Perhaps the strongest evidence for the harm of overfishing came from the hurricanes themselves.  “We had Katrina and nobody went fishing for six months.  The shrimpers stopped shrimping.  The recreational fishermen were too busy dealing with the mess to go fishing.  But we had a tremendous crop of speckled trout the following year.  The fishing was fantastic.  Everybody was saying, ‘Why is the fishing so fantastic?  Seems like there would have been a lot of damage from Katrina.’  Well I can tell you what it was.  It was six months without fishing.”  The fishing pressure on the Louisiana coast is not just from commercial and recreational fishermen.  In Louisiana each year there are 100,000 metric tons of fish killed in shrimp nets going after shrimp.  Ed finds it amazing that Louisiana fishers have been able to sustain that type of pressure and still be highly productive.
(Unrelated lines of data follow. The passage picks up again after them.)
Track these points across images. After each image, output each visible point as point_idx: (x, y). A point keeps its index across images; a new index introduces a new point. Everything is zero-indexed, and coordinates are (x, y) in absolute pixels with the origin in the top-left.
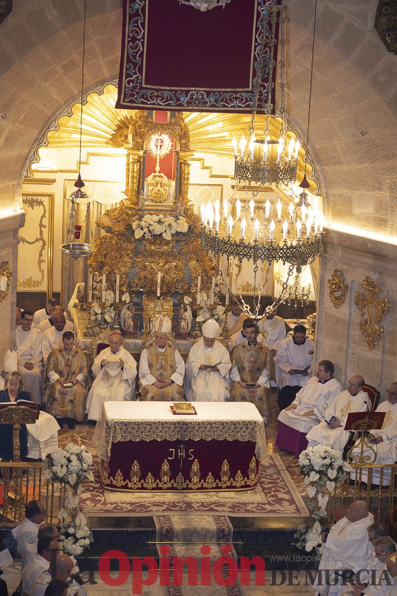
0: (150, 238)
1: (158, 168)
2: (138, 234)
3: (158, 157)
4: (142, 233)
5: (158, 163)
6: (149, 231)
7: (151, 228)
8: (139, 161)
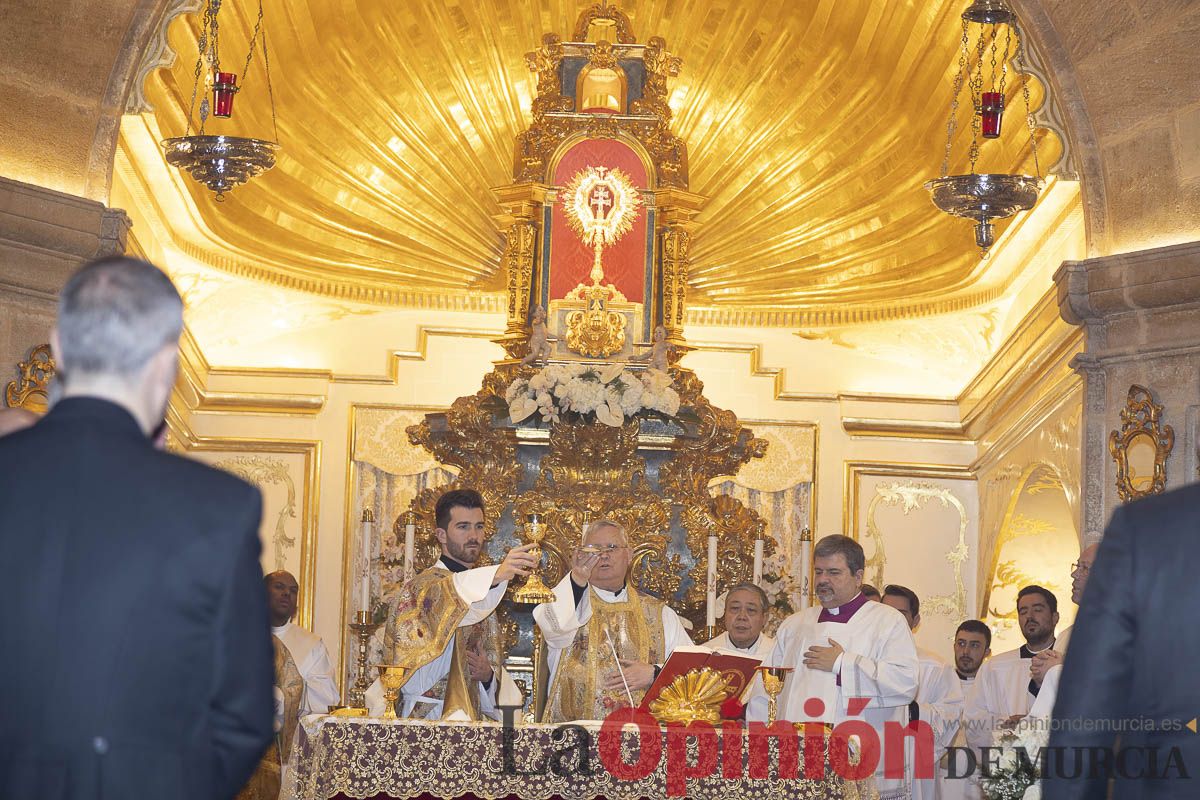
0: (556, 419)
1: (597, 273)
2: (520, 409)
3: (599, 239)
4: (530, 407)
5: (598, 259)
6: (555, 401)
7: (559, 393)
8: (534, 224)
                                                            WTNO, p 531

 

Why do I raise these issues?  Because the same issues are being voiced for the New Bedford fishing community, and they represent the same potential impacts on the culture of South Coastal New England.  In the Standard-Times on September 2nd, there is a piece entitled Change is seen in Atlantic from climate, fishing.

 

The article points out that the basic makeup of the ocean waters off the Northeast and the mid-Atlantic region has fundamentally changed in the past 40 years because of climate change, commercial fishing pressures, and growing coastal populations.  Michael Fogarty, head of the ecosystem assessment program at the NOAA Northeast Fisheries Science Center in Falmouth, Mass, argues that “We need to consider these interrelationships and connections.  In some cases they aren’t obvious on the surface.  If we ignore them or don’t understand them, then we could come away with the wrong picture of what’s driving things.”  For example, Fogarty’s research team looked at variables such as water temperatures, circulation patterns, fishing pressure, pollution, and habitat loss in a 100,000 square mile area off the Northeast and mid-Atlantic coast – one of 64 regions in the world’s oceans designated as a ‘large marine ecosystem.’  Commercial fishing practices have contributed to changes in the composition of the region’s fishery population, now dominated by mackerel, herring, skates, and small sharks.  But the region’s water temperatures are also on the rise, which affects where fish live.  Fish that prefer warmer waters – such as croaker in the mid-Atlantic – are increasing in abundance, while fish such as cod are moving north, in search of colder waters, causing a shift in their population range.

 

Today’s Ingathering Service honors the place of water in our lives – including, of course, the mother of all water, the ocean. 

 

I believe we have a moral responsibility to become fully educated about the complexities of ocean environmental and species interactions. 

 

It is not enough to simply agree to the UUA’s largely unscientific “statements of conscience” or to participate in “days of climate action” without really understanding the science, the multiple factors involved.  There are many competing interests and rights that vie for our soul:

·        the right of people to provide for their families.

·        the necessity to manage fish stock for human consumption

·        the claim of natural species to exist

·        the freedom to live where one chooses

·        the preservation of human culture and ways of life

 

The moral life is hard work.  In previous generations – before widespread public dissemination of the results of scientific inquiry – people wrestled with the moral implications of theological positions such as Calvinist claims to there being a pre-ordained divine selection of the elect and the damned. 

 

I think what has largely replaced theological debate in our lives today is a greater awareness of the scientific aspects of being human, with the accompanying religious and moral dilemmas that must be addressed. 

The level of complexity in these matters is orders of magnitude higher.

 

Thus, it is our moral duty to educate ourselves to be ready for those tasks.

 

This is my New Bedford Journal for September 13th, 2009.